▸ AVAILABLE DATA:
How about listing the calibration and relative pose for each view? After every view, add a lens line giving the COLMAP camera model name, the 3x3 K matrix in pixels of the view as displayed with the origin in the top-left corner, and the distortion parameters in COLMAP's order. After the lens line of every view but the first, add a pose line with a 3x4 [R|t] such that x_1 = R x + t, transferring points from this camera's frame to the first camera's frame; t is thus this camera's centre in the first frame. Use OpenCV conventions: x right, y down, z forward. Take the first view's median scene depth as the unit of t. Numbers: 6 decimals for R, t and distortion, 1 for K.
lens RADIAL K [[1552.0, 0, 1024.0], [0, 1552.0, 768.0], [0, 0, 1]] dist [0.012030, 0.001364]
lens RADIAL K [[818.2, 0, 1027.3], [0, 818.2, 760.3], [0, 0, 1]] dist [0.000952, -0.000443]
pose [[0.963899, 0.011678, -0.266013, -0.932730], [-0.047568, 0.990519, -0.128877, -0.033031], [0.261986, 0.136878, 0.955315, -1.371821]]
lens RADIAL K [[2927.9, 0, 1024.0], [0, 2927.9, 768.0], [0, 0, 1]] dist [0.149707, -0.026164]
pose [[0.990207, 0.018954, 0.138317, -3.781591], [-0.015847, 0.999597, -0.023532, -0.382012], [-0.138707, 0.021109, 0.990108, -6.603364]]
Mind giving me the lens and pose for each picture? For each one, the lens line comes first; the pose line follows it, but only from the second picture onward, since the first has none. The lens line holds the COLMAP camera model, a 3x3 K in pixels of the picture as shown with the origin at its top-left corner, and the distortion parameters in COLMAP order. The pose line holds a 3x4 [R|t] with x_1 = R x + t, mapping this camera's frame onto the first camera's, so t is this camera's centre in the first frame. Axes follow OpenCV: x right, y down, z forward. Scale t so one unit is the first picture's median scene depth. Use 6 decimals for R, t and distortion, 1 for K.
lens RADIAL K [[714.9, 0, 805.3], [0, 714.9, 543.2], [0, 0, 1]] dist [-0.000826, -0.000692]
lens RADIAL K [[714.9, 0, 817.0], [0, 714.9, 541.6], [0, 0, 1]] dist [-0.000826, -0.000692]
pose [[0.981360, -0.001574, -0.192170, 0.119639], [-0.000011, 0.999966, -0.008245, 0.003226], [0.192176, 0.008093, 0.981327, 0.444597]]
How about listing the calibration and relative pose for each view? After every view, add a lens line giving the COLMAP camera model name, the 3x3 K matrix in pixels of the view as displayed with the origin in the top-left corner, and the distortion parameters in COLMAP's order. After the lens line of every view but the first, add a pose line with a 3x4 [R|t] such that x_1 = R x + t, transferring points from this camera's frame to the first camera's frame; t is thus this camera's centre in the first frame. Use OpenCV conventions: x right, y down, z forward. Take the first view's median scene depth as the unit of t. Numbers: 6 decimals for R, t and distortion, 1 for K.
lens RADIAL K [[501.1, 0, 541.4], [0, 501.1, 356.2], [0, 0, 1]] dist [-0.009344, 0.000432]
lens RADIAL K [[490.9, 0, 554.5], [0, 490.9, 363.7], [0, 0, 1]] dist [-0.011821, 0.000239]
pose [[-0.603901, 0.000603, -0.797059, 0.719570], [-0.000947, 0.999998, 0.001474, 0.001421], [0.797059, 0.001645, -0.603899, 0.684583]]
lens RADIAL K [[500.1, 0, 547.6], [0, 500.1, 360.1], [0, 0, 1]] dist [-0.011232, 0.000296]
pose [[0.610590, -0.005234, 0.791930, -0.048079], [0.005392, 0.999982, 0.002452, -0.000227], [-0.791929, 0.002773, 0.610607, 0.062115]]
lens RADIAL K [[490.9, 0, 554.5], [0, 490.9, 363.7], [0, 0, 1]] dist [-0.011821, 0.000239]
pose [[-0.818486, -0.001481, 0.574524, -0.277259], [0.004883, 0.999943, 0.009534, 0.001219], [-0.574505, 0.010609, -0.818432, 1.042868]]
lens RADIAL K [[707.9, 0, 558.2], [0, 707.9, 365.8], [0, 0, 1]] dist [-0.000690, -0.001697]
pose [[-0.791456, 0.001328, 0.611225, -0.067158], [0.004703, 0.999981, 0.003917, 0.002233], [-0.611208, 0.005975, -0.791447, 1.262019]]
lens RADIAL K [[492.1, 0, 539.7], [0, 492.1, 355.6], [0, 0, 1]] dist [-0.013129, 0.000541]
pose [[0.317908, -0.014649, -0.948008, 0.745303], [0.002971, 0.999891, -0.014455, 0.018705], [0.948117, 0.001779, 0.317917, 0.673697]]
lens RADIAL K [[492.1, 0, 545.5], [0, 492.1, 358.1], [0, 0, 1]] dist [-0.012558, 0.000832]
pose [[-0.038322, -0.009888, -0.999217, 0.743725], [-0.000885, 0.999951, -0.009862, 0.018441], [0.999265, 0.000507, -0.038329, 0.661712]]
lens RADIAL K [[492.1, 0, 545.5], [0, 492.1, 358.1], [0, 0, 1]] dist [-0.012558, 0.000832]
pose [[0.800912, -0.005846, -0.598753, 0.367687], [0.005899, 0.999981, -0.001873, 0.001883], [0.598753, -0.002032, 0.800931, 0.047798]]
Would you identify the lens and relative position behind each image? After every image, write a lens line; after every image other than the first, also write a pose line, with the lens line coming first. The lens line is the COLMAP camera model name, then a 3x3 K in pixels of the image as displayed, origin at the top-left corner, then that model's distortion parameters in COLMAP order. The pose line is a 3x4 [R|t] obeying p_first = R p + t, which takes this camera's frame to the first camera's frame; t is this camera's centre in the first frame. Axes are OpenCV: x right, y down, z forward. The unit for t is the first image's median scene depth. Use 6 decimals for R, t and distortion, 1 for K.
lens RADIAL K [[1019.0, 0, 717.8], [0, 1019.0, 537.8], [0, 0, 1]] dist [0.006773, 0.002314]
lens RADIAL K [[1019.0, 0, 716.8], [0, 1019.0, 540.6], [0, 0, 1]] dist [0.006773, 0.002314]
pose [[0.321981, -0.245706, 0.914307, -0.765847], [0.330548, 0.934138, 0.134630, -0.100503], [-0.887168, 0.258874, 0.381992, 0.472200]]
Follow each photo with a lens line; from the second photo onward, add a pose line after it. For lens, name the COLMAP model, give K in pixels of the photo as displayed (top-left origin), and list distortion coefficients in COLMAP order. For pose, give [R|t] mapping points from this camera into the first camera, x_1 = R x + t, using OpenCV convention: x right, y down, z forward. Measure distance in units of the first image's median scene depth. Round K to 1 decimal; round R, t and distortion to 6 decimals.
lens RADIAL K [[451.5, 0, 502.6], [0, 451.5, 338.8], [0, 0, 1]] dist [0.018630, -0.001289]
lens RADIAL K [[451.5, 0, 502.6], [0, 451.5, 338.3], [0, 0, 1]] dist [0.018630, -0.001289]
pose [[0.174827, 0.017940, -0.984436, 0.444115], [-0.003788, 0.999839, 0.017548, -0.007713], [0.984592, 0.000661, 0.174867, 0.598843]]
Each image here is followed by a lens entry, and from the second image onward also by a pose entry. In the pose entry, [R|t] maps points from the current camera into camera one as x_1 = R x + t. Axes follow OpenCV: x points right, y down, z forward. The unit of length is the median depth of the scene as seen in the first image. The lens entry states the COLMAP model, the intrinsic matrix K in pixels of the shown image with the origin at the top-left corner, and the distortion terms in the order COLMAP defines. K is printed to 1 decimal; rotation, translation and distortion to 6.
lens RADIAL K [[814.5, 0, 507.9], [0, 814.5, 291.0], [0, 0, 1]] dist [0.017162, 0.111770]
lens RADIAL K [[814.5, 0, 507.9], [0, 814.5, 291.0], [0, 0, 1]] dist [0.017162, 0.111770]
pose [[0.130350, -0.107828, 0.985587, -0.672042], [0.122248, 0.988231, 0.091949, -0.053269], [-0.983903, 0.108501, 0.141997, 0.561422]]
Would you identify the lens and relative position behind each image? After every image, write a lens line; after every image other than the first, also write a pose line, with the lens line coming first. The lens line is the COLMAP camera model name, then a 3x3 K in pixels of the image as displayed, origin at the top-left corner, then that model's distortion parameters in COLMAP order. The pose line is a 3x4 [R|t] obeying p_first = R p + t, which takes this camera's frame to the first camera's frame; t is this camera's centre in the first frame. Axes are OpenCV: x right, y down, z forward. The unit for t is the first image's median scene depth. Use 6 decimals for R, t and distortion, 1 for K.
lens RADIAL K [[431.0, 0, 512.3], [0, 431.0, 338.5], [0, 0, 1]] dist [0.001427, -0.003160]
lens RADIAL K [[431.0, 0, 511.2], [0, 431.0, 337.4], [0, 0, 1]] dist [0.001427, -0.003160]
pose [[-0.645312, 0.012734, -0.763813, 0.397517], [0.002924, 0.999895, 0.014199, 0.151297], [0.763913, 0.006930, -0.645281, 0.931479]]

▸ AIM OF THE TASK: Format the rows from the first line through the line holding "0.021109, 0.990108, -6.603364]]", both ends included, as a JSON list of strings with one string per line and any blank lines left out.

▸ ANSWER BELOW:
[
  "How about listing the calibration and relative pose for each view? After every view, add a lens line giving the COLMAP camera model name, the 3x3 K matrix in pixels of the view as displayed with the origin in the top-left corner, and the distortion parameters in COLMAP's order. After the lens line of every view but the first, add a pose line with a 3x4 [R|t] such that x_1 = R x + t, transferring points from this camera's frame to the first camera's frame; t is thus this camera's centre in the first frame. Use OpenCV conventions: x right, y down, z forward. Take the first view's median scene depth as the unit of t. Numbers: 6 decimals for R, t and distortion, 1 for K.",
  "lens RADIAL K [[1552.0, 0, 1024.0], [0, 1552.0, 768.0], [0, 0, 1]] dist [0.012030, 0.001364]",
  "lens RADIAL K [[818.2, 0, 1027.3], [0, 818.2, 760.3], [0, 0, 1]] dist [0.000952, -0.000443]",
  "pose [[0.963899, 0.011678, -0.266013, -0.932730], [-0.047568, 0.990519, -0.128877, -0.033031], [0.261986, 0.136878, 0.955315, -1.371821]]",
  "lens RADIAL K [[2927.9, 0, 1024.0], [0, 2927.9, 768.0], [0, 0, 1]] dist [0.149707, -0.026164]",
  "pose [[0.990207, 0.018954, 0.138317, -3.781591], [-0.015847, 0.999597, -0.023532, -0.382012], [-0.138707, 0.021109, 0.990108, -6.603364]]"
]